I found out that the best model to explain COVID-19 mortality among different countries using vaccine data is a mixed affects models with polynomial regression, and the random effect being the intercept. We have many countries to consider in this analysis, so this model helps us generalize a little bit of how to look at vaccine data relating to mortality.
My model is not perfect. Compared to the 7 other models I made, it was good considering the AIC/BIC. However, I learned that the AIC and BIC doesn’t punished unscaled models, which could have put me into a danger zone for choosing an overfitted model (ratio vs. full data numbers). I decided to use the new_deaths and total vaccinations, and disregarded the ratios for clarity. The adjusted R^2 was pretty bad for both fixed and random effects. Fixed effects was the worst, but because we wanted a mixed effects model, the random effects explained 58% of the variability within the data, which is below average! I guess it’s okay considering the amount of countries I was using.

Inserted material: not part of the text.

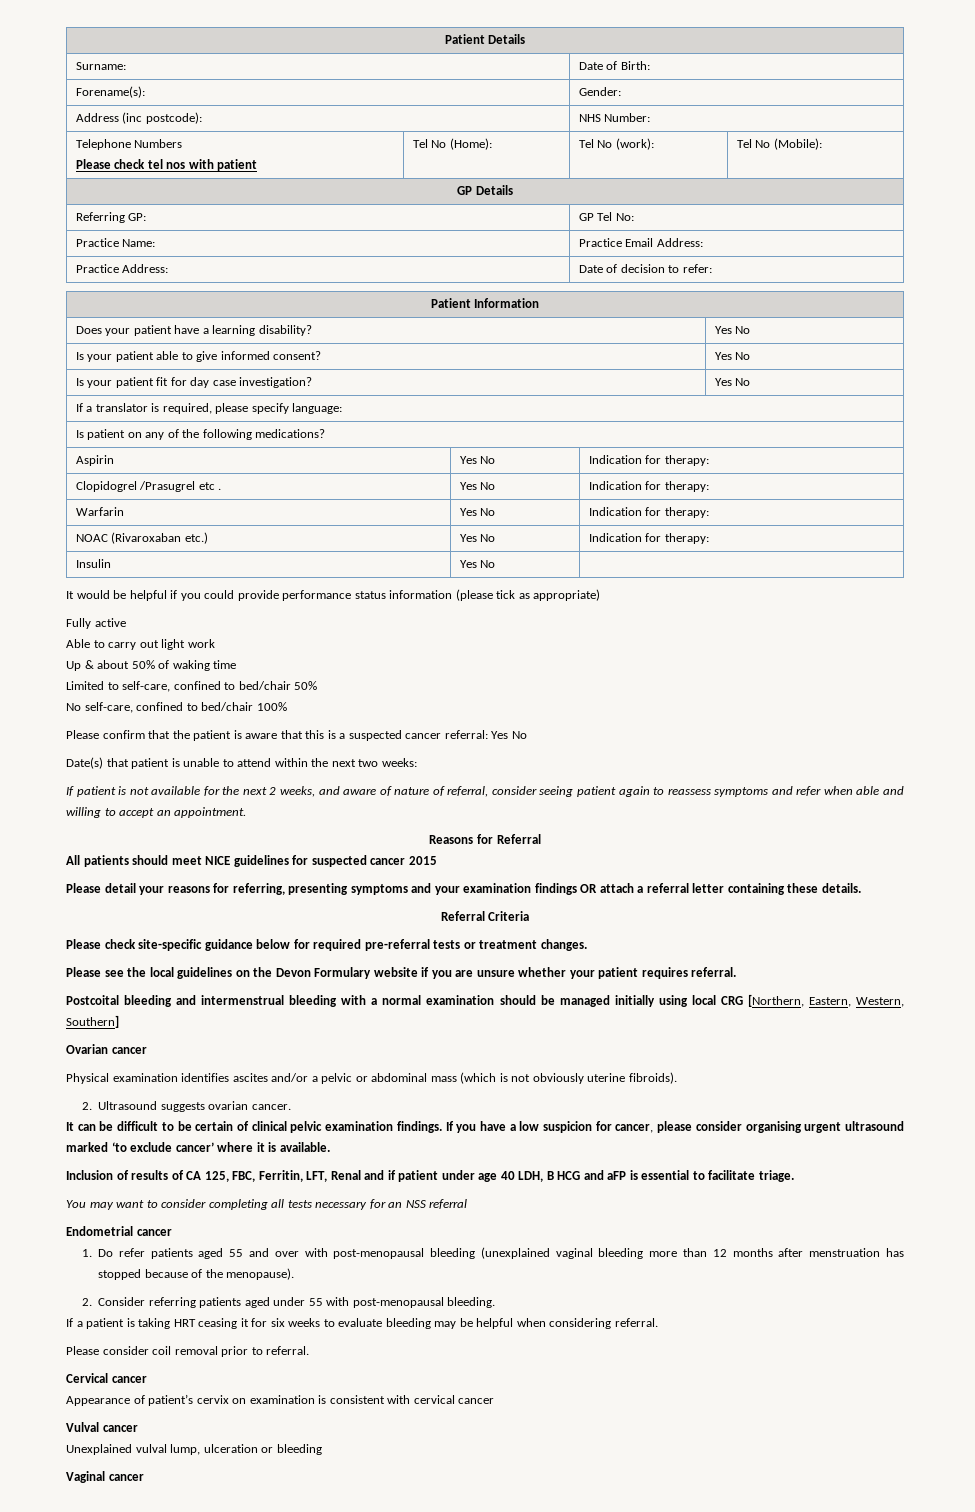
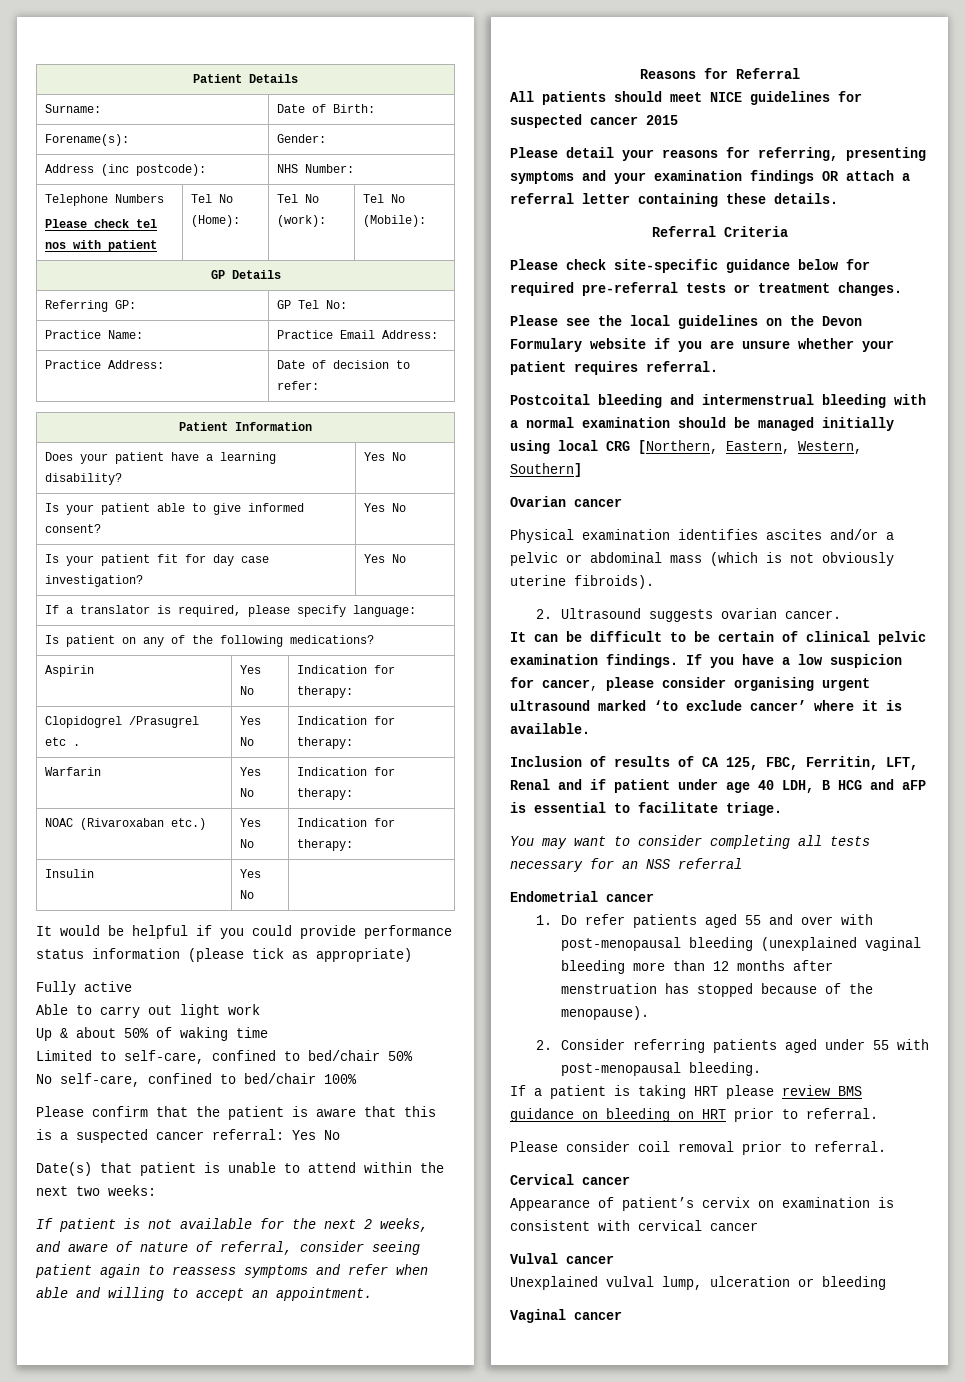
[198,1318,612,1329] ceasing it for six weeks to evaluate bleeding may be helpful when considering -> [726,1085,862,1099] [510,1108,798,1122] please review BMS guidance on bleeding on HRT prior to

Next time, I would like to control the types of countries I include and just do a few.
So do vaccination rates influence COVID-19 deaths… maybe, maybe not, our model with multiple countries as our random effect shows that we do have to control for countries. We should consider each countries’ policies and economic factors, and look at vaccination rates on a case by case basis. Perhaps it would be better to use different predictors.